Tiga bulan setelah lulus, ada ajakan dari Bapak Eros Djarot (Budayawan pemusik, sutradara film, dan pemilik surat kabar Tabloid Detik yang kemudian berubah nama jadi Tabloid Detak), untuk bergabung dengan media Detak. Di tabloid ini saya diamanahkan untuk menangani rubrik lingkungan hidup. Kenapa lingkungan hidup?

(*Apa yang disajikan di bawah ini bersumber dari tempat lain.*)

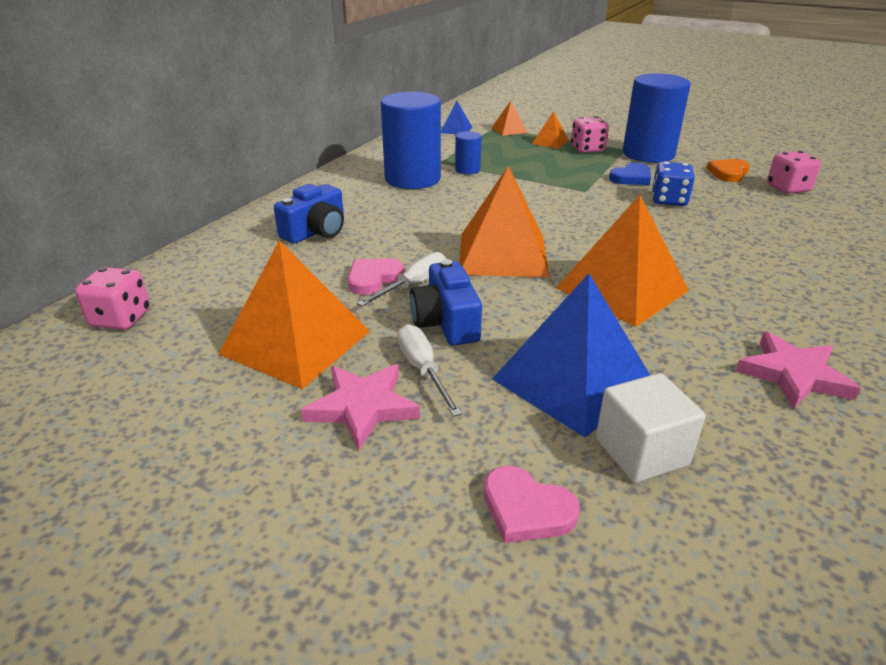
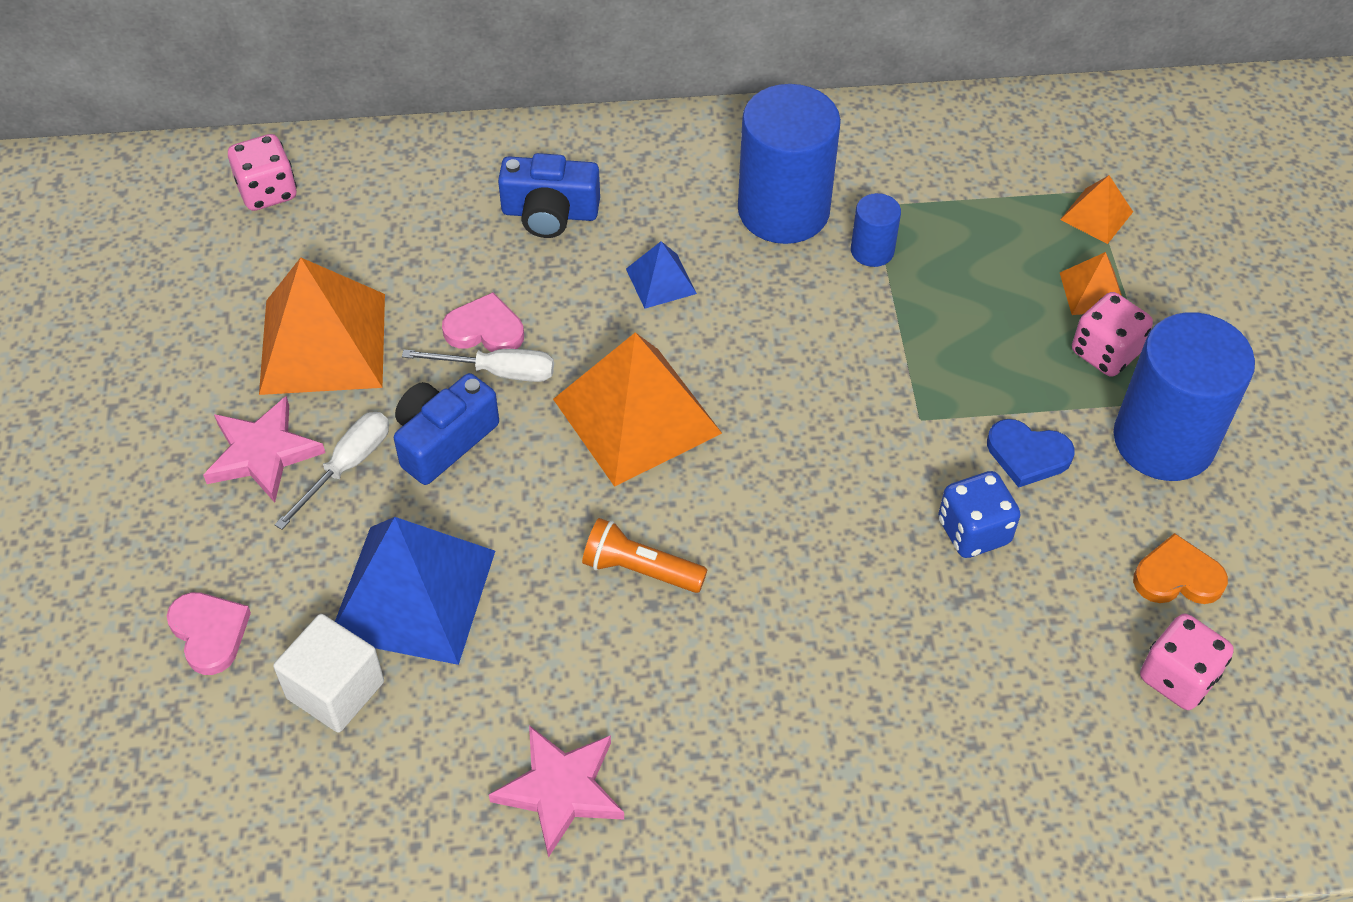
camera: 55 degrees right, 20 degrees up
(456, 129) = (1028, 152): blue pyramid -> blue pyramid (661, 281)
(526, 509) = (209, 633): pink heart -> pink heart turned 150 degrees clockwise
(622, 289) = (639, 569): orange pyramid -> orange flashlight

Karena pernah mengikuti lomba mengenai lingkungan hidup dan alhamdulillahnya, masuk kedalam sepuluh besar. Jabatan terakhir di Detak pada saat itu, saya sebagai redaktur lingkungan hidup dan budaya pada tahun 2001. Hingga akhirnya saya bekerja di perusahaan IT dan membangun usaha sendiri di bidang IT juga. Kemudian saya bergabung dengan GFI bersama mas Hendrajit.
Mungkin bisa ceritakan sedikit bagaimana bisa gabung di GFI?
Pada tahun 2007 menjelang 2008, mas Hendrajit mencoba kontak saya dan meminta saya untuk membuat website GFI, The Global Review, hingga akhirnya diminta bergabung sebagai pengelola website. Bergabung pada saat kantor GFI sudah berkantor di Wisma Daria pada tahun 2008. Menurut saya mas Hendrajit juga selektif dalam memilih anggota tim, namun dalam artian menurut pandangan saya, mas Hendrajit butuh orang kepercayaan yang dapat mendukung kinerja GFI. Namun dengan menyesuaikan passion (hasrat dan minat khusus pada masing-masing orang).
Sebab percuma kalau cuma trampil dan berkecakapan saja, kalau dari dalam tidak ada yang namanya passion. Kan ada pepatah lama bilang: Ada beda antara bisa mengerjakan, dan punya energi dan minat untuk melakukannya. Seperti saya misalnya, mas Hendrajit pasti sudah mengamati passion saya memang di Lingkungan Hidup.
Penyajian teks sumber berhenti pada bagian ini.